Em outubro, o presidente de Angola anunciou a transferência para o Estado, através de nacionalização, das participações da Vidatel e da Geni na operadora de telecomunicações angolana Unitel, detidas até então por Isabel dos Santos e pelo general Leopoldino Fragoso do Nascimento “Dino”.

O Instituto de Gestão de Ativos e Participações do Estado (IGAPE) anunciou esta segunda-feira o início do processo de reprivatização da UNITEL, pouco mais de um mês depois de o Estado angolano ter assegurado os 50% das ações da operadora através de decreto presidencial.

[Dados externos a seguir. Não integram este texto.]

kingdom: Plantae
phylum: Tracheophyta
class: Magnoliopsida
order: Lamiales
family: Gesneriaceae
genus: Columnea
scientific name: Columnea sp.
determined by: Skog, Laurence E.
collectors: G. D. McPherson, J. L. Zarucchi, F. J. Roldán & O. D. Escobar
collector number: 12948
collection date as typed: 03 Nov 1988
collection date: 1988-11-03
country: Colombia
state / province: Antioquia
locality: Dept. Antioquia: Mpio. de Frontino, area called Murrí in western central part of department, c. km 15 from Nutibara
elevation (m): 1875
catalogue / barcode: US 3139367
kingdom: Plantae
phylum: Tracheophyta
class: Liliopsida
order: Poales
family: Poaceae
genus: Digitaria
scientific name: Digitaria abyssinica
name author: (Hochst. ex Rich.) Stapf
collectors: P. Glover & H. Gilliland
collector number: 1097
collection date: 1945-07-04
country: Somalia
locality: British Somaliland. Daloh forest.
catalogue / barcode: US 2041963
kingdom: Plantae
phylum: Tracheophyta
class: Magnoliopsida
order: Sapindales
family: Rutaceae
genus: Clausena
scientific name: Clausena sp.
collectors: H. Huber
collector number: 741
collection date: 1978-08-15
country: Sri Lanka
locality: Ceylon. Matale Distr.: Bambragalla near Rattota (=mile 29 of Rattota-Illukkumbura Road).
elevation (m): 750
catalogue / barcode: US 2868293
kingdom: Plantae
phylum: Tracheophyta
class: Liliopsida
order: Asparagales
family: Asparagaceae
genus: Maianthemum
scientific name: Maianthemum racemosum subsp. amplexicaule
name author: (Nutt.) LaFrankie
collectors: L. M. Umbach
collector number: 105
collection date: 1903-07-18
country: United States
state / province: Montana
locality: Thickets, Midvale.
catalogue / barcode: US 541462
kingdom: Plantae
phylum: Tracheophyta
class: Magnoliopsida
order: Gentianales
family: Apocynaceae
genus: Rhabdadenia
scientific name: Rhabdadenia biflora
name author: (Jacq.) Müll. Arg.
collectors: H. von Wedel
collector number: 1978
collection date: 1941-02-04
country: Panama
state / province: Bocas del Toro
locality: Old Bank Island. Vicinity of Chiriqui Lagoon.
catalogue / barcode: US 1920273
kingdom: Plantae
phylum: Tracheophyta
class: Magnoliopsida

“Na sequência do processo de apropriação pública das participações sociais que as empresas Vidatel e Geni detinham na Unitel, S.A, correspondendo a 50% do capital desta, conforme Decretos Presidenciais n.º 256/22 e 257/22, ambos de 28 de Outubro, decorreu na passada sexta-feira, na sede do Instituto de Gestão de Activos e Participações do Estado (IGAPE), a primeira reunião do grupo de trabalho conjunto para a preparação e implementação do processo de reprivatização da UNITEL, em mercado concorrencial”, é referido numa nota emitida esta manhã na página do IGAPE.

Segundo o mesmo comunicado, o grupo composto por quadros do IGAPE e SNL, entre os quais acionistas, e da UNITEL, vai preparar, numa primeira fase, uma “proposta de estratégia e cronograma de reprivatização, que suporte o competente Despacho Presidencial de autorização de reprivatização e norteie a sua implementação”.

Em outubro, o presidente de Angola tinha anunciado a transferência para o Estado, por via de nacionalização, das participações da Vidatel e da Geni na operadora de telecomunicações angolana Unitel, detidas até então por Isabel dos Santos e pelo general Leopoldino Fragoso do Nascimento “Dino”.

“Relembramos que a Unitel, S.A é a maior empresa de telecomunicações móveis de Angola, revestindo-se de excecional interesse público para o estado, dada a posição estratégica do sector, o conhecimento técnico agregado, o perfil tecnológico moderno e a sua referência na empregabilidade nacional”, sublinha o IGAPE.